WHAT TO WORK ON: From the first line of the data down to the line bearing "of trajectories to", output every line exactly and include no pictures.

── INPUT DATA ──

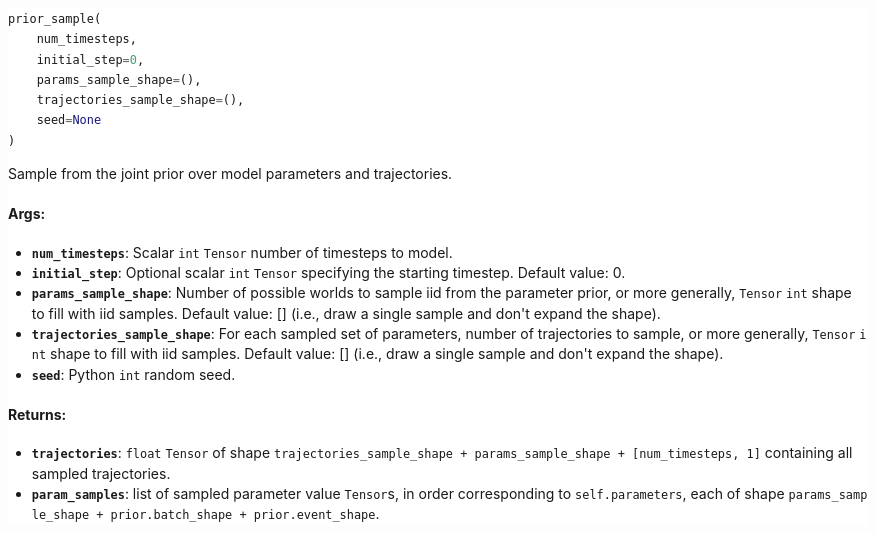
 ``` python
prior_sample(
    num_timesteps,
    initial_step=0,
    params_sample_shape=(),
    trajectories_sample_shape=(),
    seed=None
)
```

Sample from the joint prior over model parameters and trajectories.

#### Args:

* <b>`num_timesteps`</b>: Scalar `int` `Tensor` number of timesteps to model.
* <b>`initial_step`</b>: Optional scalar `int` `Tensor` specifying the starting
    timestep.
      Default value: 0.
* <b>`params_sample_shape`</b>: Number of possible worlds to sample iid from the
    parameter prior, or more generally, `Tensor` `int` shape to fill with
    iid samples.
      Default value: [] (i.e., draw a single sample and don't expand the
      shape).
* <b>`trajectories_sample_shape`</b>: For each sampled set of parameters, number
    of trajectories to sample, or more generally, `Tensor` `int` shape to
    fill with iid samples.
    Default value: [] (i.e., draw a single sample and don't expand the
      shape).
* <b>`seed`</b>: Python `int` random seed.


#### Returns:

* <b>`trajectories`</b>: `float` `Tensor` of shape
    `trajectories_sample_shape + params_sample_shape + [num_timesteps, 1]`
    containing all sampled trajectories.
* <b>`param_samples`</b>: list of sampled parameter value `Tensor`s, in order
    corresponding to `self.parameters`, each of shape
    `params_sample_shape + prior.batch_shape + prior.event_shape`.



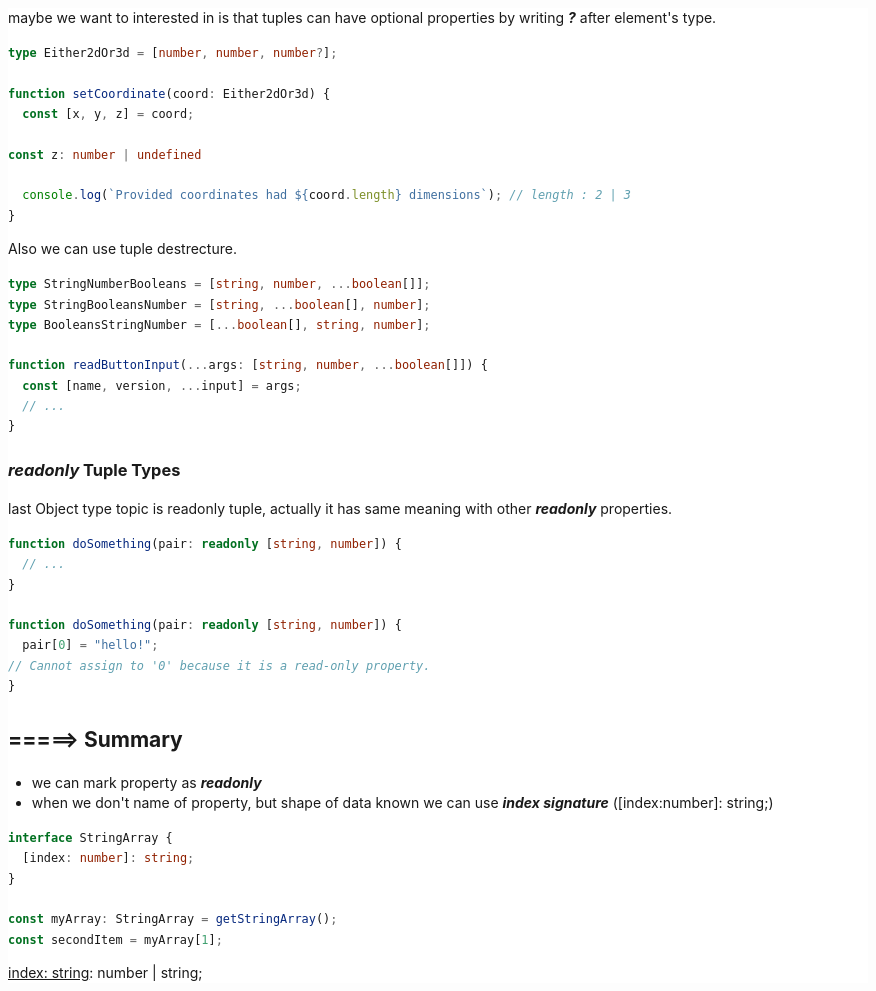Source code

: maybe we want to interested in is that tuples can have optional properties by writing ***?*** after element's type.

```ts
type Either2dOr3d = [number, number, number?];
 
function setCoordinate(coord: Either2dOr3d) {
  const [x, y, z] = coord;
              
const z: number | undefined
 
  console.log(`Provided coordinates had ${coord.length} dimensions`); // length : 2 | 3
}
```

Also we can use tuple destrecture.

```ts
type StringNumberBooleans = [string, number, ...boolean[]];
type StringBooleansNumber = [string, ...boolean[], number];
type BooleansStringNumber = [...boolean[], string, number];

function readButtonInput(...args: [string, number, ...boolean[]]) {
  const [name, version, ...input] = args;
  // ...
}
```

### ***readonly*** Tuple Types

last Object type topic is readonly tuple, actually it has same meaning with other ***readonly*** properties.

```ts
function doSomething(pair: readonly [string, number]) {
  // ...
}

function doSomething(pair: readonly [string, number]) {
  pair[0] = "hello!";
// Cannot assign to '0' because it is a read-only property.
}
```
## =====> Summary
* we can mark property as ***readonly***
* when we don't name of property, but shape of data known we can use ***index signature*** ([index:number]: string;)
```ts
interface StringArray {
  [index: number]: string;
}
 
const myArray: StringArray = getStringArray();
const secondItem = myArray[1];
```


  [index: string]: number;
  [index: string]: number | string;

───

WRITTEN ANSWER:
 ``` python
prior_sample(
    num_timesteps,
    initial_step=0,
    params_sample_shape=(),
    trajectories_sample_shape=(),
    seed=None
)
```

Sample from the joint prior over model parameters and trajectories.

#### Args:

* <b>`num_timesteps`</b>: Scalar `int` `Tensor` number of timesteps to model.
* <b>`initial_step`</b>: Optional scalar `int` `Tensor` specifying the starting
    timestep.
      Default value: 0.
* <b>`params_sample_shape`</b>: Number of possible worlds to sample iid from the
    parameter prior, or more generally, `Tensor` `int` shape to fill with
    iid samples.
      Default value: [] (i.e., draw a single sample and don't expand the
      shape).
* <b>`trajectories_sample_shape`</b>: For each sampled set of parameters, number
    of trajectories to sample, or more generally, `Tensor` `int` shape to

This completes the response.